**Record excerpts:**
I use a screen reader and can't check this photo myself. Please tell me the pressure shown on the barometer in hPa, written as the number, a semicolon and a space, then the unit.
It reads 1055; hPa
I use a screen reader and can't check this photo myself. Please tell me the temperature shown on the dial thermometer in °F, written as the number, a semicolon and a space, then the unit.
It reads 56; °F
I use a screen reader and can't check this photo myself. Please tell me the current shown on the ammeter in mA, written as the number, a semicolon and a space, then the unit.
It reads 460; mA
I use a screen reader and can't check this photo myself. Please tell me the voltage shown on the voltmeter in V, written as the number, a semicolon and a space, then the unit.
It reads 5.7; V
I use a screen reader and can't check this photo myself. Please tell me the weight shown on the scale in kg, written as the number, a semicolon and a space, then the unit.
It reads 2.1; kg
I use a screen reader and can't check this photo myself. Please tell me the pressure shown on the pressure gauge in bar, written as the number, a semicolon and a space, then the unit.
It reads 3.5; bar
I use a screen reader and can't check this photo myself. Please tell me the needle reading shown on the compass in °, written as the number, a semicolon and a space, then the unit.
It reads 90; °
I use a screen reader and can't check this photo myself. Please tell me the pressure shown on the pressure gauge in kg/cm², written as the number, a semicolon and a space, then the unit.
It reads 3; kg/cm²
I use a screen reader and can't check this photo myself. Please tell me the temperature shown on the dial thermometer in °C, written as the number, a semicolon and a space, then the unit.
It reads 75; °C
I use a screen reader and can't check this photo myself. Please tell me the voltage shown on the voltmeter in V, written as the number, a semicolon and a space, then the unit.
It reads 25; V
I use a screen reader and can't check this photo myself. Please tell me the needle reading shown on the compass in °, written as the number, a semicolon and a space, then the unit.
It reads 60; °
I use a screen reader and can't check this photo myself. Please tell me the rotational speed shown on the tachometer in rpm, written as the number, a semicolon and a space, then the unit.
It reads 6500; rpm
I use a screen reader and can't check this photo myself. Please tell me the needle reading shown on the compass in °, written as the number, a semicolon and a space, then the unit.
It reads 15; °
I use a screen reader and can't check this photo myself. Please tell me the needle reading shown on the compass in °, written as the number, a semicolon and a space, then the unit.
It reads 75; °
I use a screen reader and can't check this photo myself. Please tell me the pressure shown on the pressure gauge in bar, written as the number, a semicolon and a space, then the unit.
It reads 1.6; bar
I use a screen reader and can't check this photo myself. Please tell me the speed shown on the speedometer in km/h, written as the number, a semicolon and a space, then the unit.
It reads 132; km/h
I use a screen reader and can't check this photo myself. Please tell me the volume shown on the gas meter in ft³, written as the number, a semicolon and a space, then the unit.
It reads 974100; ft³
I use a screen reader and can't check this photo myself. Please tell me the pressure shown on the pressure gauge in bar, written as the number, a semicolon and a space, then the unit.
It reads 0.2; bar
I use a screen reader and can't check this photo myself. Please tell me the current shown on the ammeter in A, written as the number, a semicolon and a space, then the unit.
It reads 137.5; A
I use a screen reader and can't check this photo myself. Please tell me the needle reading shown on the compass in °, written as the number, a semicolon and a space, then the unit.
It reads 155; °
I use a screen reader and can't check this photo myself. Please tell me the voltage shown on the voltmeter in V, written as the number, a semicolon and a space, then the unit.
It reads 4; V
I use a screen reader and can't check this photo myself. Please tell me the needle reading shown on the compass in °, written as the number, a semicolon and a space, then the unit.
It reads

**Job:**
Turn every line of the listing above into a numbered list, leaving out any blank lines.

**Answer space:**
1. I use a screen reader and can't check this photo myself. Please tell me the pressure shown on the barometer in hPa, written as the number, a semicolon and a space, then the unit.
2. It reads 1055; hPa
3. I use a screen reader and can't check this photo myself. Please tell me the temperature shown on the dial thermometer in °F, written as the number, a semicolon and a space, then the unit.
4. It reads 56; °F
5. I use a screen reader and can't check this photo myself. Please tell me the current shown on the ammeter in mA, written as the number, a semicolon and a space, then the unit.
6. It reads 460; mA
7. I use a screen reader and can't check this photo myself. Please tell me the voltage shown on the voltmeter in V, written as the number, a semicolon and a space, then the unit.
8. It reads 5.7; V
9. I use a screen reader and can't check this photo myself. Please tell me the weight shown on the scale in kg, written as the number, a semicolon and a space, then the unit.
10. It reads 2.1; kg
11. I use a screen reader and can't check this photo myself. Please tell me the pressure shown on the pressure gauge in bar, written as the number, a semicolon and a space, then the unit.
12. It reads 3.5; bar
13. I use a screen reader and can't check this photo myself. Please tell me the needle reading shown on the compass in °, written as the number, a semicolon and a space, then the unit.
14. It reads 90; °
15. I use a screen reader and can't check this photo myself. Please tell me the pressure shown on the pressure gauge in kg/cm², written as the number, a semicolon and a space, then the unit.
16. It reads 3; kg/cm²
17. I use a screen reader and can't check this photo myself. Please tell me the temperature shown on the dial thermometer in °C, written as the number, a semicolon and a space, then the unit.
18. It reads 75; °C
19. I use a screen reader and can't check this photo myself. Please tell me the voltage shown on the voltmeter in V, written as the number, a semicolon and a space, then the unit.
20. It reads 25; V
21. I use a screen reader and can't check this photo myself. Please tell me the needle reading shown on the compass in °, written as the number, a semicolon and a space, then the unit.
22. It reads 60; °
23. I use a screen reader and can't check this photo myself. Please tell me the rotational speed shown on the tachometer in rpm, written as the number, a semicolon and a space, then the unit.
24. It reads 6500; rpm
25. I use a screen reader and can't check this photo myself. Please tell me the needle reading shown on the compass in °, written as the number, a semicolon and a space, then the unit.
26. It reads 15; °
27. I use a screen reader and can't check this photo myself. Please tell me the needle reading shown on the compass in °, written as the number, a semicolon and a space, then the unit.
28. It reads 75; °
29. I use a screen reader and can't check this photo myself. Please tell me the pressure shown on the pressure gauge in bar, written as the number, a semicolon and a space, then the unit.
30. It reads 1.6; bar
31. I use a screen reader and can't check this photo myself. Please tell me the speed shown on the speedometer in km/h, written as the number, a semicolon and a space, then the unit.
32. It reads 132; km/h
33. I use a screen reader and can't check this photo myself. Please tell me the volume shown on the gas meter in ft³, written as the number, a semicolon and a space, then the unit.
34. It reads 974100; ft³
35. I use a screen reader and can't check this photo myself. Please tell me the pressure shown on the pressure gauge in bar, written as the number, a semicolon and a space, then the unit.
36. It reads 0.2; bar
37. I use a screen reader and can't check this photo myself. Please tell me the current shown on the ammeter in A, written as the number, a semicolon and a space, then the unit.
38. It reads 137.5; A
39. I use a screen reader and can't check this photo myself. Please tell me the needle reading shown on the compass in °, written as the number, a semicolon and a space, then the unit.
40. It reads 155; °
41. I use a screen reader and can't check this photo myself. Please tell me the voltage shown on the voltmeter in V, written as the number, a semicolon and a space, then the unit.
42. It reads 4; V
43. I use a screen reader and can't check this photo myself. Please tell me the needle reading shown on the compass in °, written as the number, a semicolon and a space, then the unit.
44. It reads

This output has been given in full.